Alors oui, j'ai sans nul doute, légèrement surtraduit, donné plus de sens que ce que ne dit la phrase initiale. Mais le contexte sémantique n'étant pas traduisible, il faut récupérer dans un autre contexte. Et ma proposition a l'avantage de demeurer dans un contexte sémantique. Je joue moi aussi sur le lexicographie: j'utilise cette expression écorcher la bouche, très forte en français, très connotée. Mais qui à mon avis donne du sens en français, fait sens au locuteur français.

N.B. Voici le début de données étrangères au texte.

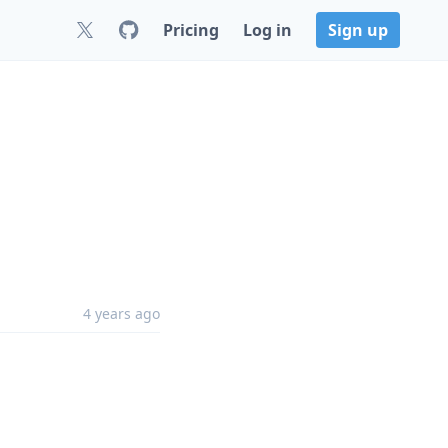
Pricing
Log in
Sign up
4 years ago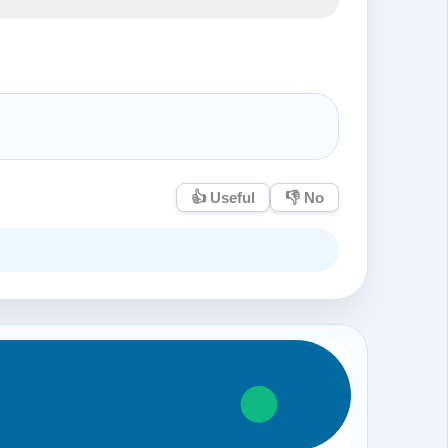
👍 Useful
👎 No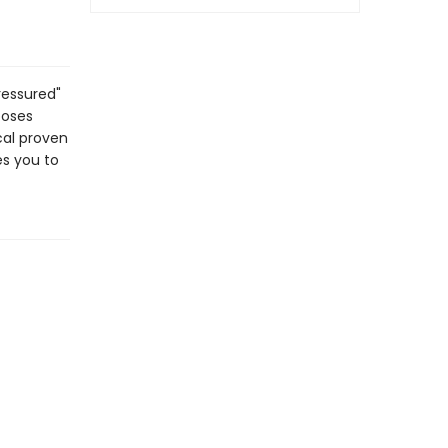
ressured"
poses
ical proven
es you to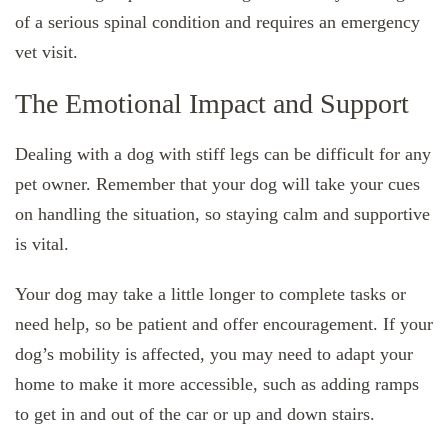
of a serious spinal condition and requires an emergency
vet visit.
The Emotional Impact and Support
Dealing with a dog with stiff legs can be difficult for any
pet owner. Remember that your dog will take your cues
on handling the situation, so staying calm and supportive
is vital.
Your dog may take a little longer to complete tasks or
need help, so be patient and offer encouragement. If your
dog’s mobility is affected, you may need to adapt your
home to make it more accessible, such as adding ramps
to get in and out of the car or up and down stairs.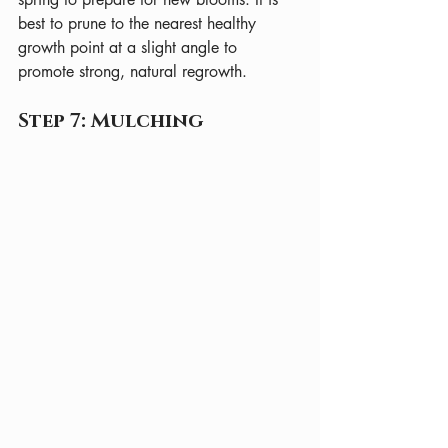
best to prune to the nearest healthy 
growth point at a slight angle to 
promote strong, natural regrowth.
Step 7: Mulching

Et elle vient d'où, justement, cette expression, écorcher la bouche?
Le TLF lie la locution au second sens du verbe écorcher, donc non pas enlever la peau mais blesser:



Qui plus est, au vu des citations, l'expression semble récente, du XXe siècle.
Que dit quant à lui, le Robert Dictionnaire des expressions et locutions?
Écorcher la gueule, la bouche (le sujet désigne le discours, l'expression par le langage, des mots…) "être très pénible (à dire)". Surtout dans: ça t'écorcherait la gueule de dire…? (précisant une expression polie, agréable. Ça lui écorcherait la gueule de dire merci.

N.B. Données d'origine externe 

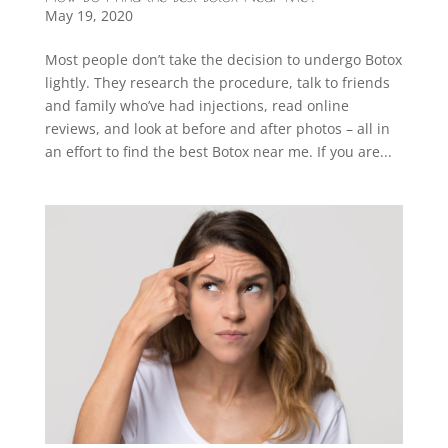
May 19, 2020
Most people don’t take the decision to undergo Botox
lightly. They research the procedure, talk to friends
and family who’ve had injections, read online
reviews, and look at before and after photos – all in
an effort to find the best Botox near me. If you are...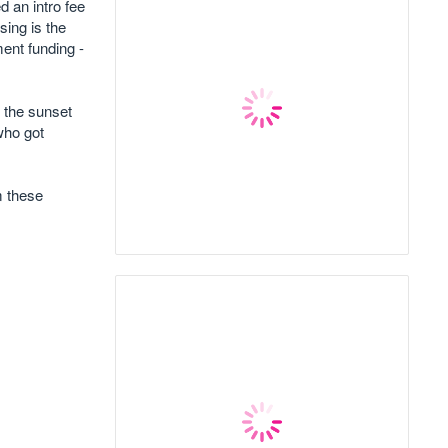
d an intro fee
sing is the
ent funding -
o the sunset
who got
m these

Intéressant, au vu des deux définitions, l'étymologie est différente.
Que dit le Robert historique de la langue française? Il explique le premier sens, donc celui de "dépouiller de sa peau". Puis il précise:
Par affaiblissement de sens, le verbe signifie (1205-1250, pron., puis v. 1230) "blesser en entamant superficiellement la peau", sens assez usuel au pronominal. ◊ Au figuré, le verbe s'emploie au sens de "faire mal moralement" (1193-1197) et de "causer une sensation désagréable" (1280) ◊ Écorcher prend au XVIe siècle le sens de "déformer, prononcer de travers" (1532, Rabelais), toujours vivant (écorcher un mot), et de "détériorer (une chose) en entamant la surface" (1598). Écorcher les oreilles (1665) signifie "offenser l'ouïe"; par métaphore, le verbe prend le sens (1673, Molière) de "demander un prix excessif" (écorcher les clients).

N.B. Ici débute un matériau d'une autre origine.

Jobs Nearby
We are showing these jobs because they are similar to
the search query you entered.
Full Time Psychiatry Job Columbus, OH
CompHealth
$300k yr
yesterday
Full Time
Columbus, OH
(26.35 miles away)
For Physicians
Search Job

Alors ça c'est passionnant!
Passionnant de constater la fortune sémantique du verbe écorcher qui, tout au long de l'histoire de la langue française, fait naître de nouveaux sens et de nouvelles expressions.
Mais passionnant ausi pour deux raisons.
D'une part parce que le sens de écorcher tel qu'on l'a employé dans l'expression traduite supra vient d'abord au XVIe siècle de la langue (je parle là de l'organe), passe un siècle plus tard aux oreilles, pour au XXe siècle revenir à l'intérieur de la bouche et enfin se disséminer sur la totalité du visage avec la gueule. Et on peut dès lors se demander pourquoi, à un moment de l'histoire, telle partie du corps plutôt qu'une autre est sollicitée, retient l'attention du langage? Était-il plus important au XVIIe siècle d'entendre parfaitement, d'avoir l'oreille fine? Était-il plus important au XXe siècle de garder un visage intact, de… faire belle figure, pour employer une autre expression?
D'autre part, l'expression récente écorcher la bouche/la gueule montre indirectement ce que j'insinuais plus haut à propos de la langue française. Cette hiérarchisation, ce rapport de force et de pouvoir que peut induire le langage entre deux personnes. Les locuteurs semblent manifester le besoin d'exprimer que quelqu'un leur parle mal, est inconvenant dans le langage que tel ou telle emploie. Ce qui dit aussi une autre expression: Ça te/lui ferait mal de dire que…?
En d'autres termes, le langage peut blesser, blesser au point d'écorcher. Et être écorché, c'est sans retrouver plus qu'à nu, mais sans protection, sans possibilité de se défendre des attaques extérieures. Confer le fait divers, ce juge qui s'adresse aux prévenus en employant des mots compliqués et incompréhensibles. Qui dès lors les aliène. Les aliène, c'est-à-dire les rend étrangers. Étrangers à leur propre langage. Fremmedord. Des mots étrangers qui rendent étrangers. Qui écorchent: les oreilles, la langue, la gueule.

Alors quoi? Que faire? Que dire? Comme le père dans le roman qui ne sait pas quoi dire. Ne rien dire? Comme Serge Gainsbourg et Anna Karina.